Vu la procédure suivante :
Par une requête enregistrée le 26 août 2022, Mme A, représentée par Me Dris, demande au Tribunal :
1°) d'annuler l'arrêté n°DGRH-D2022-007915 du ministère de l'éducation nationale en date du 11 août 2022 portant réintégration de la requérante dans ses fonctions à titre provisoire à compter du 4 août 2022 et prononçant une exclusion temporaire de ses fonctions pour une durée de 2 ans ;
2°) d'enjoindre le ministère de l'éducation nationale et de la jeunesse à procéder à sa réintégration à son poste d'enseignante au lycée Louise Michel de Grenoble, dans un délai de 15 jours à compter de la notification de la présente décision ;
3°) de prononcer une astreinte journalière d'un montant de 500 euros à compter de l'écoulement du délai de 15 jours ;
4°) de condamner l'administration au versement de la somme de 3000 euros au titre de l'article L.761-1 du code de justice administrative.
Vu :
- l'ordonnance n°2205454 du 15 septembre 2022 du juge des référés ;
- les autres pièces du dossier ;
- le code de justice administrative.
Considérant ce qui suit :
1. L'article R. 222-1 du code de justice administrative permet aux présidents de formation de jugement des tribunaux, par ordonnance, de donner acte des désistements et de statuer sur les requêtes qui ne présentent plus à juger de questions autres que la condamnation prévue à l'article L. 761-1 ou la charge des dépens.
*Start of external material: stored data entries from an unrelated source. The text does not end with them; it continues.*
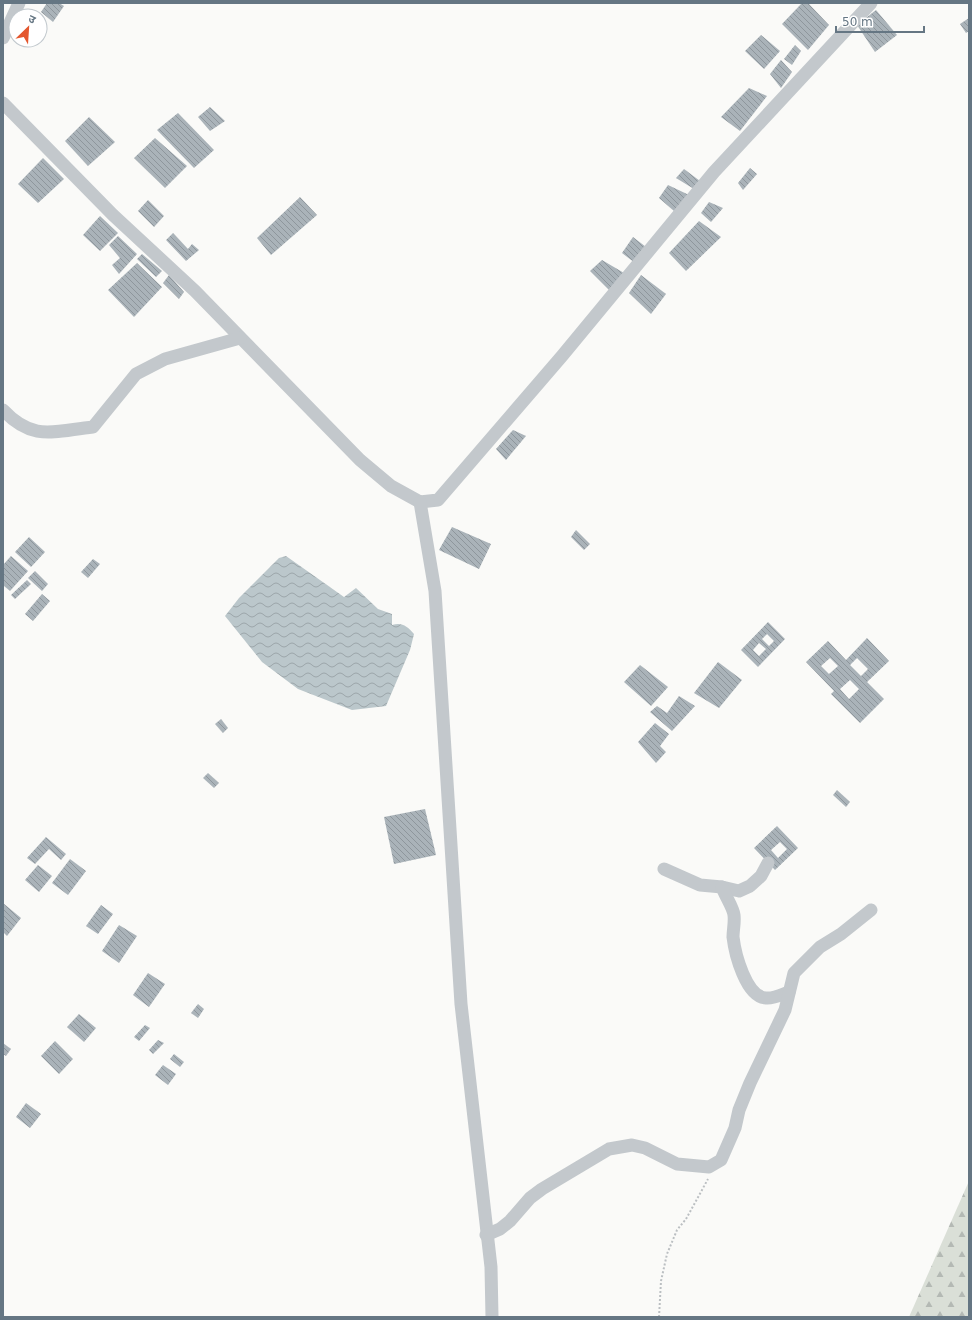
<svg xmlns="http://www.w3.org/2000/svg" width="972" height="1320" font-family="'DejaVu Sans','Noto Sans Devanagari',sans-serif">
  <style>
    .forest { fill: url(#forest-firs) }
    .water { fill: url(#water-waves) }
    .building { fill: url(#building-back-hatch); fill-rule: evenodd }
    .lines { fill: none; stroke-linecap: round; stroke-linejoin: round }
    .path { stroke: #bbbfc2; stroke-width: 2; stroke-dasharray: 2 2; stroke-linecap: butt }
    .minor { stroke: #c3c8cc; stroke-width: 13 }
  </style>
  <defs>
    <pattern id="forest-firs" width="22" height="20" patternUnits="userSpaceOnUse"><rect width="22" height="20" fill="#dadfd7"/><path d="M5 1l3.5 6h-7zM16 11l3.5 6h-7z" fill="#b4b9b4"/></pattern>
    <pattern id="water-waves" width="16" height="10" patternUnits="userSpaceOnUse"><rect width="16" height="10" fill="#bbc7cb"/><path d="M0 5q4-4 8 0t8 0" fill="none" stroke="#9ca6aa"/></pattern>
    <pattern id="building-back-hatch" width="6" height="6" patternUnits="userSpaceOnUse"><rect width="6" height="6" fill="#aab3b9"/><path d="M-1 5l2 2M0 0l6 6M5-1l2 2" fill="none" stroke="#8e969c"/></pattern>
  </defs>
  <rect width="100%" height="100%" fill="#fafaf8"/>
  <path class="forest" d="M969,1181V1317H909Z"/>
  <path class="water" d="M286,556L344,597L356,588L378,609L392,614V625C402,622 407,626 414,634L410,650L386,706L352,710L298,689L262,662L225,616L239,598L279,558Z"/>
  <g class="building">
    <path d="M47,3H59L64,6L53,22L41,12Z"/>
    <path d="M802,3H808L829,25L808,50L782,24Z"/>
    <path d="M876,10L897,35L875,52L857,25Z"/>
    <path d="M969,18V31L966,33L960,24Z"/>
    <path d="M761,35L780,51L764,69L745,51Z"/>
    <path d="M795,45L801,51L792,65L784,59Z"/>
    <path d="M781,60L792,72L781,88L770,74Z"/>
    <path d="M749,88L767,96L740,131L721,117Z"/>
    <path d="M210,107L225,121L210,131L198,117Z"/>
    <path d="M178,113L214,150L194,168L157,130Z"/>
    <path d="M89,117L115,142L88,166L65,141Z"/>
    <path d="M155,138L187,166L165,188L134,158Z"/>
    <path d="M43,158L64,179L38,203L18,184Z"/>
    <path d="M750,168L757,174L743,190L738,183Z"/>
    <path d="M684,169L700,181L694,189L676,178Z"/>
    <path d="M668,185L689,195L674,211L659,198Z"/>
    <path d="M300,197L317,215L271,255L257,238Z"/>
    <path d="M148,200L164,216L154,227L138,211Z"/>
    <path d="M709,202L723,208L711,222L701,213Z"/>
    <path d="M100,216L118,233L100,251L83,235Z"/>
    <path d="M699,221L721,237L686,271L669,253Z"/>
    <path d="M173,233L188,249L192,244L199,250L186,261L166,240Z"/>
    <path d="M118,236L137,254L119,274L112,265L120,258L109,245Z"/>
    <path d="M633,237L646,247L635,263L622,253Z"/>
    <path d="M142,254L162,271L156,277L137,259Z"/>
    <path d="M602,260L624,273L609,290L590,271Z"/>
    <path d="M137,263L162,287L134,317L108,290Z"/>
    <path d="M169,275L184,292L179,299L163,283Z"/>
    <path d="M641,275L666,294L651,314L629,293Z"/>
    <path d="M513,430L526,436L506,460L496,449Z"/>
    <path d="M452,527L491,544L479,569L439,550Z"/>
    <path d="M576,530L590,544L584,550L571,537Z"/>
    <path d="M29,537L45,552L31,567L15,552Z"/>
    <path d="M11,556L28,571L10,591L3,585V565Z"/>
    <path d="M93,559L100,564L88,578L81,572Z"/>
    <path d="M35,571L48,584L42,591L28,578Z"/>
    <path d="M27,580L31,584L15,599L11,595Z"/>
    <path d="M42,594L50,601L33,621L25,614Z"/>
    <path d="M768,622L785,639L758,667L741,650ZM767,634L774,641L769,646L762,639ZM759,643L766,649L759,656L753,650Z"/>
    <path d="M867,638L889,661L867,682L884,699L860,723L831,694L834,691L806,662L828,641L846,660ZM830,658L838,666L829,674L821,666ZM857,658L868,669L861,676L850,665ZM850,680L859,689L849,699L840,689Z"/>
    <path d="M718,662L742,680L719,708L694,693Z"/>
    <path d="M640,665L668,687L651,706L624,682Z"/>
    <path d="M679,696L695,706L672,731L650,712L657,706L667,713Z"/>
    <path d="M221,719L228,728L223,733L215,724Z"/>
    <path d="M655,723L669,734L660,746L666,752L656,763L638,742Z"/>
    <path d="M208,773L219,783L214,788L203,778Z"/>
    <path d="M837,790L850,802L846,807L833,795Z"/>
    <path d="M425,809L436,855L394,864L384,817Z"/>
    <path d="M777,826L798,848L775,870L754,848ZM780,842L787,849L778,858L771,850Z"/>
    <path d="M46,837L66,854L61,860L49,849L35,864L27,858Z"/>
    <path d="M70,859L86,871L68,895L52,883Z"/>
    <path d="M38,865L52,876L39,892L25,880Z"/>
    <path d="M3,903L21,918L7,936L3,932Z"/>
    <path d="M101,905L113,914L98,934L86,926Z"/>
    <path d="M119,925L137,936L119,963L102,951Z"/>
    <path d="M148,973L165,984L149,1007L133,995Z"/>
    <path d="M198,1004L204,1009L198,1018L191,1013Z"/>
    <path d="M79,1014L96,1028L84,1042L67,1027Z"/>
    <path d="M145,1025L150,1028L139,1041L134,1037Z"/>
    <path d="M158,1040L164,1043L153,1054L149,1050Z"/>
    <path d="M55,1041L73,1059L59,1074L41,1056Z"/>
    <path d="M3,1043L11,1049L6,1056L3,1054Z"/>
    <path d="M174,1054L184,1062L180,1067L170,1059Z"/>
    <path d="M163,1065L176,1074L168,1085L155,1075Z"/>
    <path d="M26,1103L41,1114L30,1128L16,1117Z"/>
  </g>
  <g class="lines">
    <path class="path" d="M659,1317L661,1281L667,1254L677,1230L686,1219L708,1179"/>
    <g class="minor">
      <path d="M3,38L19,3"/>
      <path d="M3,103L113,215L195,291L360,460L391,486L420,502L438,500L562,356L714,172L871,3"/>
      <path d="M3,410C33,442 54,431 93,427L136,374L165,359L240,338"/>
      <path d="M420,502L435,591L461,1004L491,1267L492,1317"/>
      <path d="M664,869L700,885L722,887L739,891L750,886L761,876L768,863"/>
      <path d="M722,887C725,896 733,907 734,915C735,922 733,930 733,937C735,954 746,997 766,998C773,999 783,994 789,992"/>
      <path d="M486,1235L500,1229L510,1221L530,1198L542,1189L609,1149L632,1145L645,1148L677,1164L709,1167L721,1160L735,1128L739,1110L750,1083L785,1010L794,973L820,947L841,934L871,910"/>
    </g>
  </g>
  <rect width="972" height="1320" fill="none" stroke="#657683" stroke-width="8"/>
  <g transform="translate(28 28) rotate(25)"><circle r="19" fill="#ffffff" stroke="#c1c8cd"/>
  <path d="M0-3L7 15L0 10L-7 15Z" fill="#e4572e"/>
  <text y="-6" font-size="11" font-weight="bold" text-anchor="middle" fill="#657683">उ</text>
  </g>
  <path d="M836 26v6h88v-6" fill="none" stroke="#657683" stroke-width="2"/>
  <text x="842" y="26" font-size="12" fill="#657683" stroke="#ffffff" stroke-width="3" paint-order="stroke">50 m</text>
</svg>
2. Aux termes de l'article R. 612-5-2 du code de justice administrative : " En cas de rejet d'une demande de suspension présentée sur le fondement de l'article L. 521-1au motif qu'il n'est pas fait état d'un moyen propre à créer, en l'état de l'instruction, un doute sérieux quant à la légalité de la décision, il appartient au requérant, sauf lorsqu'un pourvoi en cassation est exercé contre l'ordonnance rendue par le juge des référés, de confirmer le maintien de sa requête à fin d'annulation ou de réformation dans un délai d'un mois à compter de la notification de ce rejet. A défaut, le requérant est réputé s'être désisté. /Dans le cas prévu au premier alinéa, la notification de l'ordonnance de rejet mentionne qu'à défaut de confirmation du maintien de sa requête dans le délai d'un mois, le requérant est réputé s'être désisté. ".
2. Par une ordonnance du 15 septembre 2022, notifiée à la requérante le 15 septembre 2022, le juge des référés a rejeté la requête de Mme A au motif qu'il n'était pas fait état d'un moyen propre à créer, en l'état de l'instruction, un doute sérieux quant à la légalité de la décision attaquée. A défaut d'avoir confirmé le maintien de sa requête à fin d'annulation de l'arrêté en litige dans le délai d'un mois à compter de la notification de ladite ordonnance de rejet, et en l'absence de pourvoi en cassation, Mme A est réputée s'être désistée de l'ensemble des conclusions de sa requête, ainsi que le prévoit l'article R. 612-5-2 précité du code de justice administrative. Il y a lieu de lui donner acte de ce désistement.
ORDONNE :
Article 1er : Il est donné acte du désistement de la requête de Mme A.
Article 2 : La présente ordonnance sera notifiée à Mme B A et au ministère de l'éducation nationale et de la jeunesse.
Fait à Grenoble, le 20 octobre 2022.
La présidente de la 3ème chambre,
A. Triolet
La République mande et ordonne au ministre de l'éducation nationale et de la jeunesse en ce qui le concerne, ou à tous commissaires de justice à ce requis en ce qui concerne les voies de droit commun, contre les parties privées, de pourvoir à l'exécution de la présente décision.